[Start of Attachment]

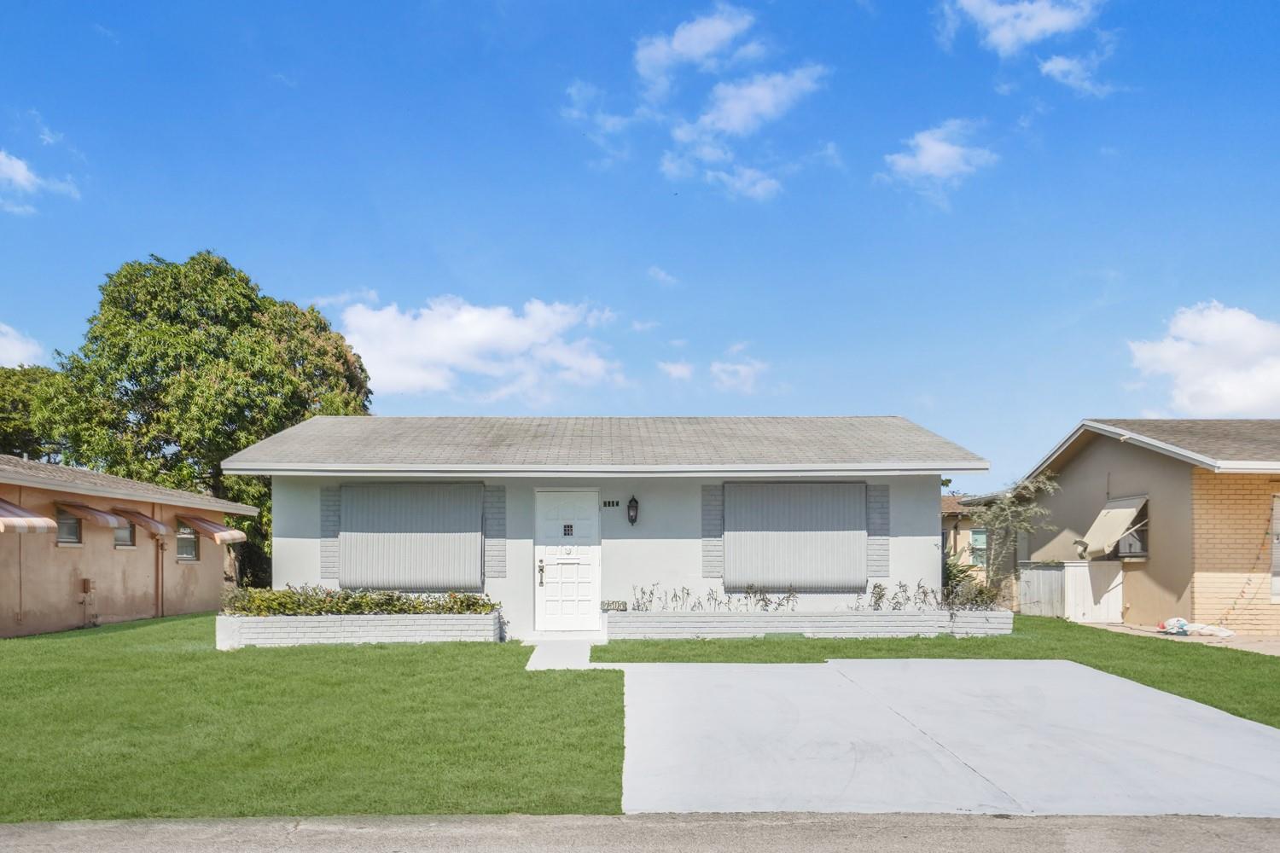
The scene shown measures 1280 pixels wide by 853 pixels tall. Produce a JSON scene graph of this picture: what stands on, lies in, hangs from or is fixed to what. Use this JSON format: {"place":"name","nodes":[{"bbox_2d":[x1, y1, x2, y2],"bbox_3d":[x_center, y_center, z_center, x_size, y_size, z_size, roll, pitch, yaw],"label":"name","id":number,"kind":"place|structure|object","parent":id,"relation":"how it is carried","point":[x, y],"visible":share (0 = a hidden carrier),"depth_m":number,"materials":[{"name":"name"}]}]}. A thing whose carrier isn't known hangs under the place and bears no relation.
{"place":"outdoors","nodes":[
{"label":"outdoors","id":0,"kind":"place"},
{"bbox_2d":[0,321,47,369],"label":"cloud","id":1,"kind":"structure","parent":0,"point":[16,346],"materials":[{"name":"white"}]},
{"bbox_2d":[0,148,81,213],"label":"cloud","id":2,"kind":"structure","parent":0,"point":[16,170],"materials":[{"name":"white"}]},
{"bbox_2d":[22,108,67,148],"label":"cloud","id":3,"kind":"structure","parent":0,"point":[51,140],"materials":[{"name":"white"}]},
{"bbox_2d":[0,454,256,639],"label":"neighboring house","id":4,"kind":"structure","parent":0,"point":[11,623],"depth_m":18.20,"materials":[{"name":"paint"}]},
{"bbox_2d":[0,498,57,534],"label":"awning","id":5,"kind":"object","parent":4,"relation":"attached to","point":[43,523],"visible":0.98,"depth_m":14.86,"materials":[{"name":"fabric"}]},
{"bbox_2d":[55,507,82,546],"bbox_3d":[-10.431,0.080,16.609,0.150,0.821,1.013,0,-1,-1],"label":"window","id":6,"kind":"structure","parent":4,"relation":"in","point":[66,520],"depth_m":16.84,"materials":[{"name":"glass"}]},
{"bbox_2d":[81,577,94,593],"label":"utility box","id":7,"kind":"object","parent":4,"relation":"attached to","point":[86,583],"visible":0.98,"depth_m":16.86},
{"bbox_2d":[52,500,124,530],"bbox_3d":[-10.476,-0.189,17.495,0.974,0.600,1.129,0,-1,-1],"label":"awning","id":8,"kind":"object","parent":4,"relation":"attached to","point":[98,515],"visible":0.82,"depth_m":17.25,"materials":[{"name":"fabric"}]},
{"bbox_2d":[113,517,134,547],"bbox_3d":[-10.396,0.149,18.369,0.138,0.783,1.020,0,-1,-1],"label":"window","id":9,"kind":"structure","parent":4,"relation":"in","point":[124,541],"depth_m":18.59,"materials":[{"name":"grey glass"}]},
{"bbox_2d":[111,506,173,537],"bbox_3d":[-10.689,-0.062,19.745,1.075,0.680,1.238,0,-1,-1],"label":"awning","id":10,"kind":"object","parent":4,"relation":"attached to","point":[148,526],"visible":0.73,"depth_m":19.45,"materials":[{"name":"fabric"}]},
{"bbox_2d":[153,534,165,616],"bbox_3d":[-10.381,1.072,19.847,0.230,1.901,0.276,0,-1,-1],"label":"downspout","id":11,"kind":"object","parent":4,"relation":"attached to","point":[161,548],"visible":0.92,"depth_m":19.82,"materials":[{"name":"metal"}]},
{"bbox_2d":[174,522,198,561],"bbox_3d":[-10.420,0.396,20.932,0.155,1.066,1.281,0,-1,-1],"label":"window","id":12,"kind":"structure","parent":4,"relation":"in","point":[194,544],"depth_m":21.16,"materials":[{"name":"glass"}]},
{"bbox_2d":[174,513,244,544],"bbox_3d":[-10.100,0.110,21.505,1.491,0.733,1.360,0,-1,-1],"label":"awning","id":13,"kind":"object","parent":4,"relation":"attached to","point":[204,526],"visible":0.77,"depth_m":21.05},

[End of Attachment]

▶ Exercise objective:
Give the listing again in full, exactly as it is, but without its images.

▶ Solution to this problem:
The scene shown measures 1280 pixels wide by 853 pixels tall. Produce a JSON scene graph of this picture: what stands on, lies in, hangs from or is fixed to what. Use this JSON format: {"place":"name","nodes":[{"bbox_2d":[x1, y1, x2, y2],"bbox_3d":[x_center, y_center, z_center, x_size, y_size, z_size, roll, pitch, yaw],"label":"name","id":number,"kind":"place|structure|object","parent":id,"relation":"how it is carried","point":[x, y],"visible":share (0 = a hidden carrier),"depth_m":number,"materials":[{"name":"name"}]}]}. A thing whose carrier isn't known hangs under the place and bears no relation.
{"place":"outdoors","nodes":[
{"label":"outdoors","id":0,"kind":"place"},
{"bbox_2d":[0,321,47,369],"label":"cloud","id":1,"kind":"structure","parent":0,"point":[16,346],"materials":[{"name":"white"}]},
{"bbox_2d":[0,148,81,213],"label":"cloud","id":2,"kind":"structure","parent":0,"point":[16,170],"materials":[{"name":"white"}]},
{"bbox_2d":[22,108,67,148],"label":"cloud","id":3,"kind":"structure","parent":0,"point":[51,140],"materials":[{"name":"white"}]},
{"bbox_2d":[0,454,256,639],"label":"neighboring house","id":4,"kind":"structure","parent":0,"point":[11,623],"depth_m":18.20,"materials":[{"name":"paint"}]},
{"bbox_2d":[0,498,57,534],"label":"awning","id":5,"kind":"object","parent":4,"relation":"attached to","point":[43,523],"visible":0.98,"depth_m":14.86,"materials":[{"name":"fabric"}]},
{"bbox_2d":[55,507,82,546],"bbox_3d":[-10.431,0.080,16.609,0.150,0.821,1.013,0,-1,-1],"label":"window","id":6,"kind":"structure","parent":4,"relation":"in","point":[66,520],"depth_m":16.84,"materials":[{"name":"glass"}]},
{"bbox_2d":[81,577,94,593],"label":"utility box","id":7,"kind":"object","parent":4,"relation":"attached to","point":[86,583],"visible":0.98,"depth_m":16.86},
{"bbox_2d":[52,500,124,530],"bbox_3d":[-10.476,-0.189,17.495,0.974,0.600,1.129,0,-1,-1],"label":"awning","id":8,"kind":"object","parent":4,"relation":"attached to","point":[98,515],"visible":0.82,"depth_m":17.25,"materials":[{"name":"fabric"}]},
{"bbox_2d":[113,517,134,547],"bbox_3d":[-10.396,0.149,18.369,0.138,0.783,1.020,0,-1,-1],"label":"window","id":9,"kind":"structure","parent":4,"relation":"in","point":[124,541],"depth_m":18.59,"materials":[{"name":"grey glass"}]},
{"bbox_2d":[111,506,173,537],"bbox_3d":[-10.689,-0.062,19.745,1.075,0.680,1.238,0,-1,-1],"label":"awning","id":10,"kind":"object","parent":4,"relation":"attached to","point":[148,526],"visible":0.73,"depth_m":19.45,"materials":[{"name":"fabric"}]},
{"bbox_2d":[153,534,165,616],"bbox_3d":[-10.381,1.072,19.847,0.230,1.901,0.276,0,-1,-1],"label":"downspout","id":11,"kind":"object","parent":4,"relation":"attached to","point":[161,548],"visible":0.92,"depth_m":19.82,"materials":[{"name":"metal"}]},
{"bbox_2d":[174,522,198,561],"bbox_3d":[-10.420,0.396,20.932,0.155,1.066,1.281,0,-1,-1],"label":"window","id":12,"kind":"structure","parent":4,"relation":"in","point":[194,544],"depth_m":21.16,"materials":[{"name":"glass"}]},
{"bbox_2d":[174,513,244,544],"bbox_3d":[-10.100,0.110,21.505,1.491,0.733,1.360,0,-1,-1],"label":"awning","id":13,"kind":"object","parent":4,"relation":"attached to","point":[204,526],"visible":0.77,"depth_m":21.05},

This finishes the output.